When I actually test my code with this architecture, I will get the following behavior based on the number of parts I choose. The panning sliders are tied to the panner node's "pan" values for each respective source.

  • numParts=1 : Mono output, panning with a slider doesn't do anything but affect the volume of the output (stronger toward the middle). I imagine this is a byproduct of downmixing to mono from a panner.
  • numParts=2 : Stereo output, one hard left, one hard right. Panning both channels with a slider doesn't do anything.
  • numParts=3 : Same as =2, but third channel is silent.
  • numParts=4 : Similar to =2, now all channels work again, they are panned hard in an L/R/L/R order. Panning with a slider again doesn't do anything.

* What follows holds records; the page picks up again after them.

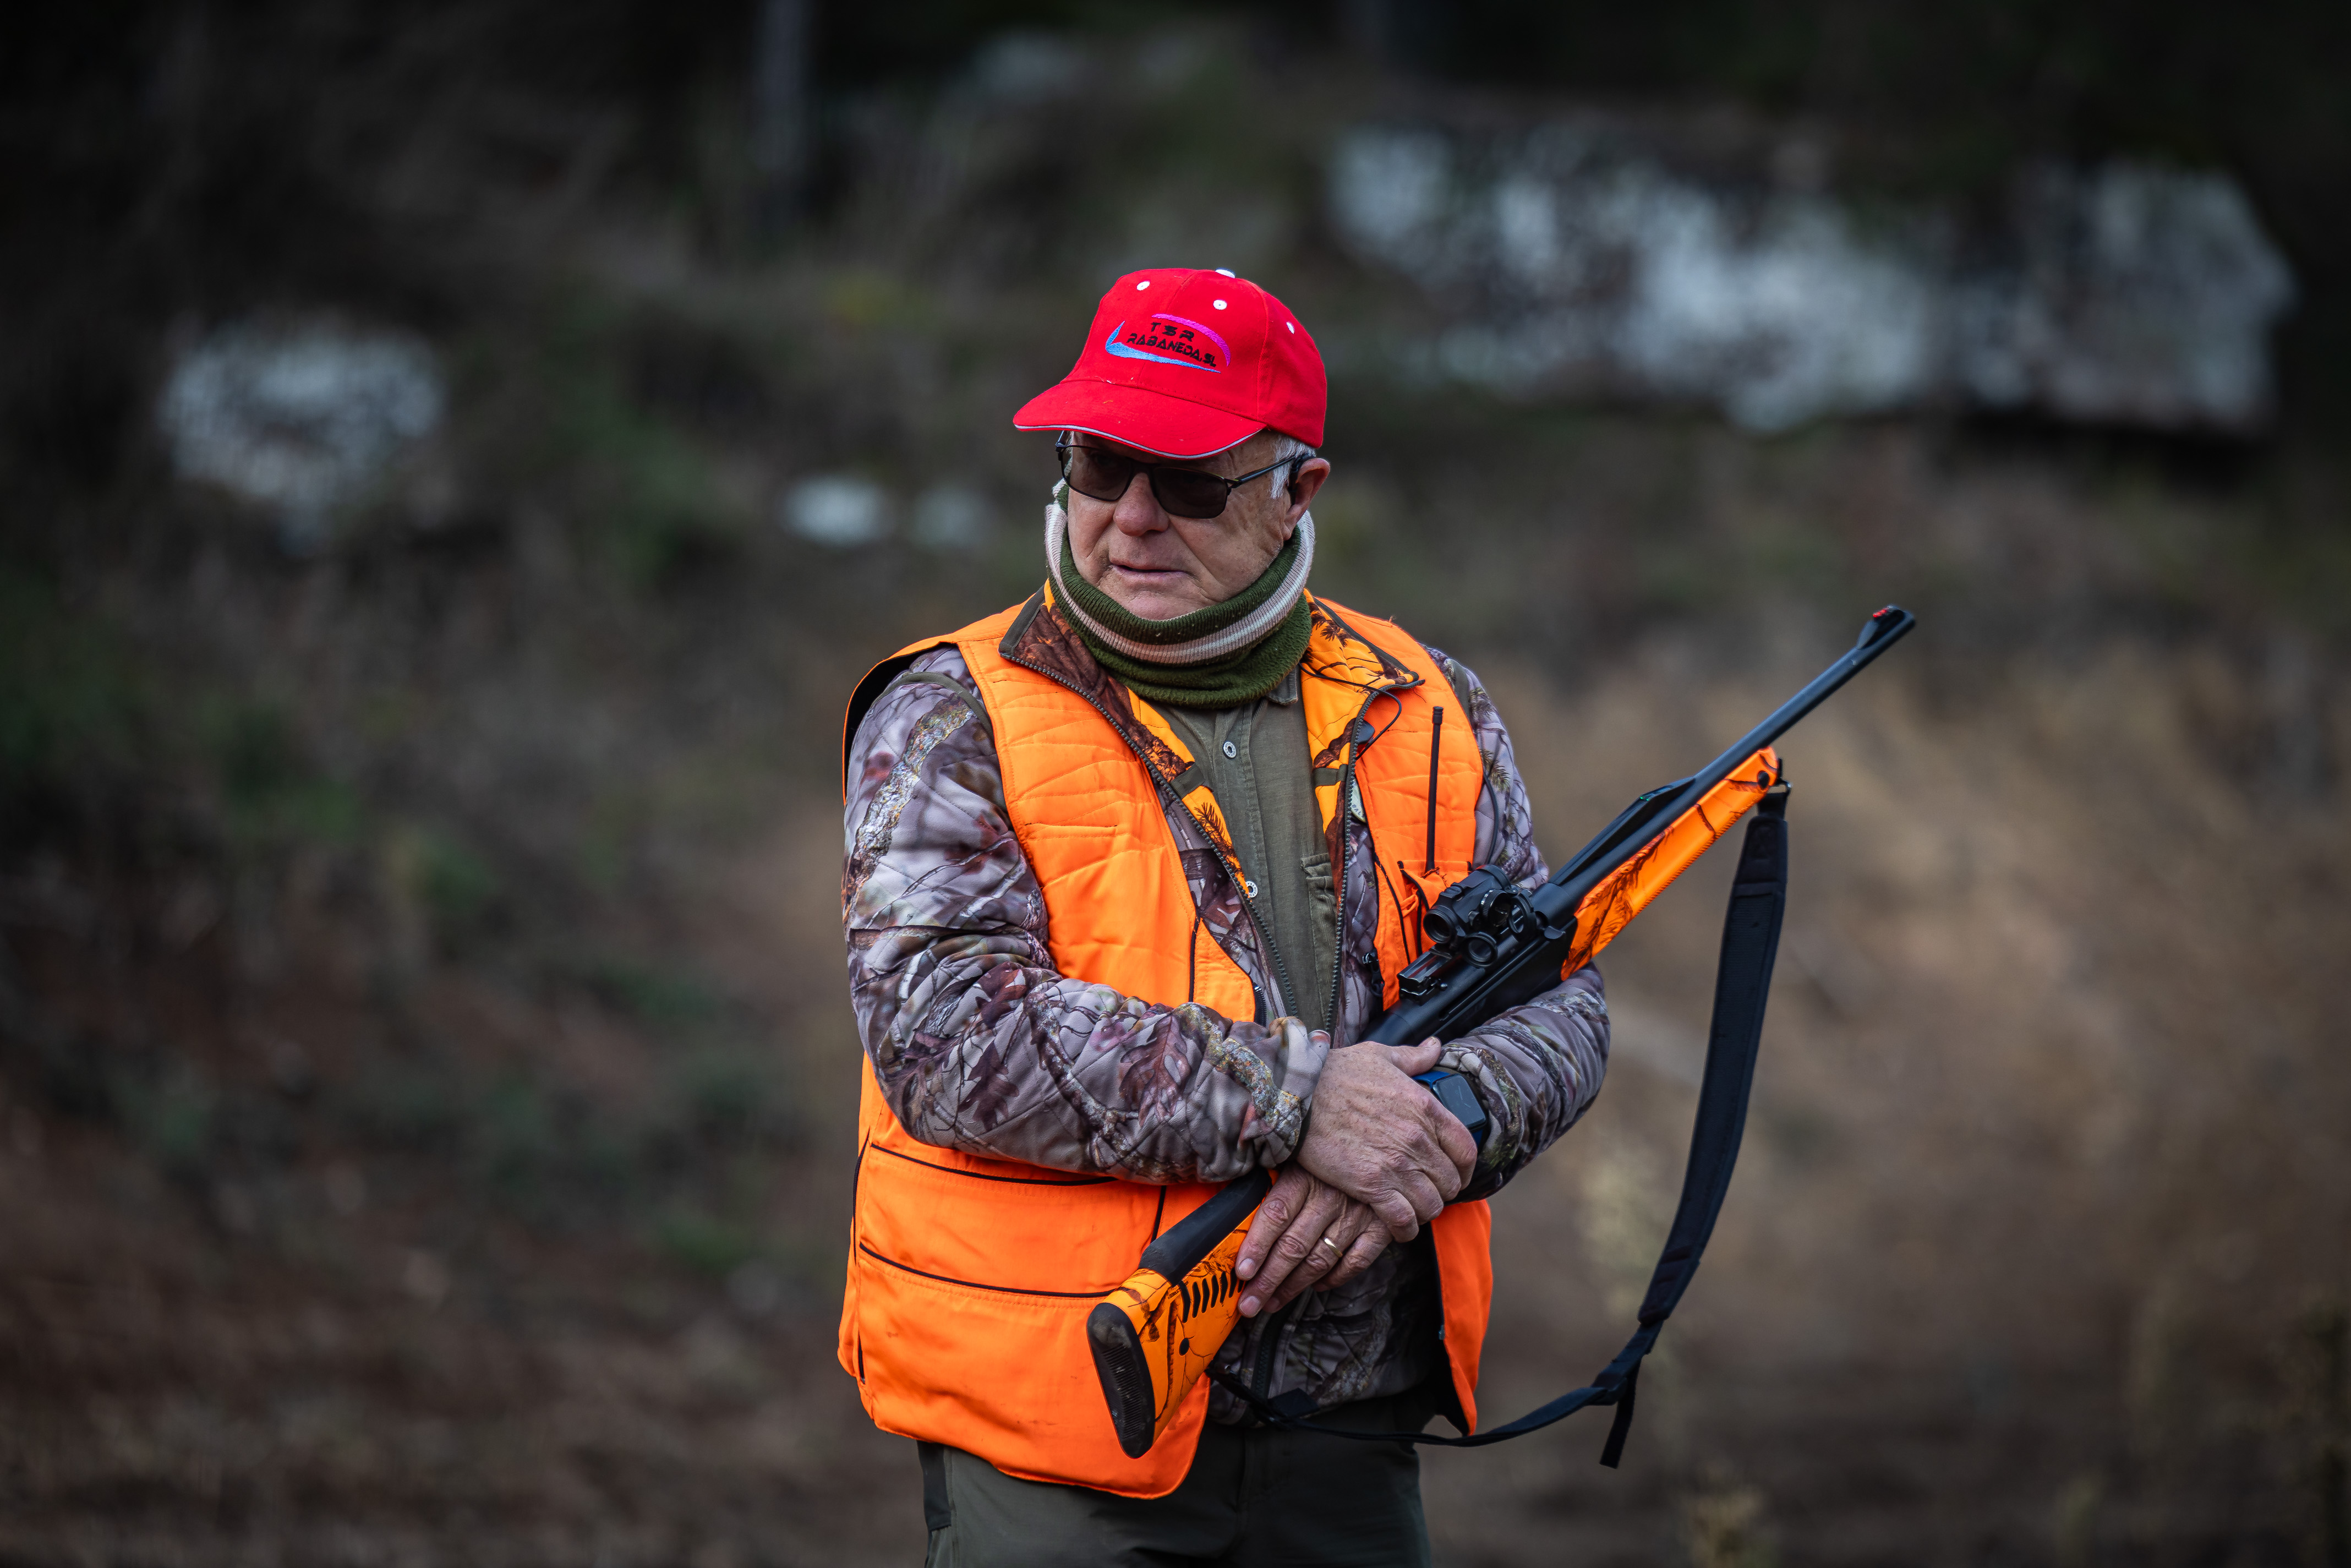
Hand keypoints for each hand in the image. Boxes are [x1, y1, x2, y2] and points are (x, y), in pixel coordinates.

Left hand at [1232, 1166, 1387, 1317]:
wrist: (1382, 1143)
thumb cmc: (1328, 1151)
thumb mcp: (1297, 1156)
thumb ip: (1270, 1179)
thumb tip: (1234, 1212)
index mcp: (1305, 1175)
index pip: (1275, 1216)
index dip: (1257, 1246)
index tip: (1242, 1272)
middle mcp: (1330, 1196)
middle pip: (1293, 1246)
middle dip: (1268, 1280)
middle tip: (1249, 1304)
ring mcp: (1358, 1214)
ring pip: (1320, 1260)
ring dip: (1294, 1286)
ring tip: (1272, 1302)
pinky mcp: (1381, 1227)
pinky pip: (1355, 1263)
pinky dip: (1334, 1279)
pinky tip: (1317, 1286)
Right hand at [1294, 1041, 1478, 1242]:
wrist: (1297, 1094)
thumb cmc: (1335, 1073)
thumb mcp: (1380, 1055)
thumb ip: (1414, 1056)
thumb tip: (1436, 1046)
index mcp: (1426, 1108)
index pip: (1466, 1150)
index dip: (1466, 1169)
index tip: (1456, 1174)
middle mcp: (1418, 1139)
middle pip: (1451, 1183)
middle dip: (1442, 1191)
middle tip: (1427, 1192)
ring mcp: (1397, 1165)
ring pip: (1432, 1205)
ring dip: (1424, 1211)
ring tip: (1412, 1209)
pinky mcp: (1372, 1186)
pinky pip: (1403, 1220)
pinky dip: (1405, 1229)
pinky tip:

This behavior seems to fall in line with the channelInterpretation description, but what I want is to have panning work for each source separately, regardless of the number of channels I use. And I'd still like to use channels because each of my sources expect to write to a mono buffer.

Is there an architectural tweak I can make to keep this multi-channel strategy and achieve what I'm looking for?

Code Snippets

Relevant parts of current code based on my statements above alongside attempts to fix the problem. Edit: Thanks to the comments below, I managed to find the issue. I called out the one-line fix so this code can be used as reference later.

Audio processing function. Only the first synth (source) sets up this callback:

function customAudioProcessCallback( audioProcessingEvent )
    // First synth - process audio for all synths!

    const outputBuffer = audioProcessingEvent.outputBuffer;

    for ( var i = 0; i < numParts; i++ ) {

    // Each part writes to one channel.

    synthParts[ i ].synthesize(outputBuffer.getChannelData( i ), outputBuffer.length);


Relevant snippet of the play function:

function play()
    const contextClass = (window.AudioContext || window.webkitAudioContext || window.mozAudioContext || window.oAudioContext || window.msAudioContext);
    synthParts[ 0 ].audioCtx = new contextClass();

    synthParts[ 0 ].scriptNode = synthParts[ 0 ].audioCtx.createScriptProcessor ? synthParts[ 0 ].audioCtx.createScriptProcessor(2048, 0, numParts+1) : synthParts[ 0 ].audioCtx.createJavaScriptNode(2048, 0, numParts+1); // 2048, 0 input channels, ? outputs
    synthParts[ 0 ].scriptNode.onaudioprocess = customAudioProcessCallback;
    synthParts[ 0 ].scriptNode.channelCountMode = 'explicit';
    synthParts[ 0 ].scriptNode.channelInterpretation = 'speakers';

    // Set up splitter and panners for all channels
    var splitter = synthParts[ 0 ].audioCtx.createChannelSplitter( numParts+1 );

    for ( var i = 0; i < numParts; i++ ) {

        panList[ i ] = synthParts[ 0 ].audioCtx.createStereoPanner();
        panList[ i ].pan = panValues[ i ];


    // Connection:
    // scriptNode -- splitter -+-- panner1 --+- destination
    //                         \-- panner. --/
    //                         \-- pannerN --/

    synthParts[ 0 ].scriptNode.connect(splitter);

    for ( var i = 0; i < numParts; i++ ) {

        splitter.connect( panList[ i ], i);

        // This line used to read: 
        //    panList[ i ].connect( synthParts[ 0 ].audioCtx.destination, 0, i );
        // However, this was connecting multiple parts to the input of the audio context destination, which is limited to 1 input. The correct call is below.
        panList[ i ].connect( synthParts[ 0 ].audioCtx.destination );



A PannerNode always produces stereo output. When you connect the panner output to one of the input to a merger, the stereo output from the panner is downmixed to mono, effectively removing much of the panning effect.

Some information is missing, but I don't see why you need a merger. You can send the stereo output from each panner directly to the destination. The destination will mix the stereo output from each panner appropriately, preserving the panning effect.